** SOURCE DOCUMENT **

--- START ---

The Company is managed by Arrived Fund Manager, LLC ("Manager"), which is a wholly-owned subsidiary of the Company's sponsor, Arrived Holdings, Inc. ("Sponsor"). The Manager will be responsible for directing the management of the Company's business and affairs, managing the day-to-day affairs, and implementing the Company's investment strategy. The Manager has a unilateral ability to amend the operating agreement and the allocation policy in certain circumstances without the consent of the investors. Our common shareholders do not elect or vote on the Company's Manager and have only limited voting rights on matters affecting the Company's business, and therefore limited ability to influence decisions regarding the Company's business.

The Manager has sole discretion in determining what distributions, if any, are made to interest holders except as otherwise limited by law or the operating agreement. The Company expects the Manager to make distributions on a monthly basis. However, the Manager may change the timing of distributions or determine that no distributions shall be made, in its sole discretion.

NOTE 2: SUMMARY OF SIGNIFICANT ACCOUNTING POLICIES

Basis of Presentation

The accounting and reporting policies of the Company conform to accounting principles generally accepted in the United States of America (GAAP).

The Company has adopted a calendar year as its fiscal year.

The Company is an emerging growth company as the term is used in The Jumpstart Our Business Startups Act, enacted on April 5, 2012, and has elected to comply with certain reduced public company reporting requirements, however, the Company may adopt accounting standards based on the effective dates for public entities.

--- END ---

** PROBLEM DETAILS **
Answer these questions from the excerpt on the Company's management and accounting policies:
1. Which entity wholly owns the Manager?
2. How often does the Company expect the Manager to make distributions?
3. On what date was The Jumpstart Our Business Startups Act enacted?

** LISTED ENTRIES **
--- START ---

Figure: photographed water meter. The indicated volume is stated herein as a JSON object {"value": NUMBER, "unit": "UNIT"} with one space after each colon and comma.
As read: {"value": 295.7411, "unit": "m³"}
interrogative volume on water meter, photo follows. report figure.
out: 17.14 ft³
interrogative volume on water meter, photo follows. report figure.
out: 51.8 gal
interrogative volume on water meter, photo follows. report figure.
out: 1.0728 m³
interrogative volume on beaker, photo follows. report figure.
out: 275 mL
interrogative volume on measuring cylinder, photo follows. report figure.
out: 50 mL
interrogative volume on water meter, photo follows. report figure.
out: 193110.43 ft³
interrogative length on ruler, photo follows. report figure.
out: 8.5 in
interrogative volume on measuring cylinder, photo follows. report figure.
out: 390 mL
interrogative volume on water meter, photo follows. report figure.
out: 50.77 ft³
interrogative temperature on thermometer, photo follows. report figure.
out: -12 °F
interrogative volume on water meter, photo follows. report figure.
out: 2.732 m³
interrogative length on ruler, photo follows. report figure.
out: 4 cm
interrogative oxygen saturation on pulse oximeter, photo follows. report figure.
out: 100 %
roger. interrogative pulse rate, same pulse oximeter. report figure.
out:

--- END ---

** WRITTEN SOLUTION **
1. Arrived Holdings, Inc., the Company's sponsor.
2. Monthly.
3. April 5, 2012.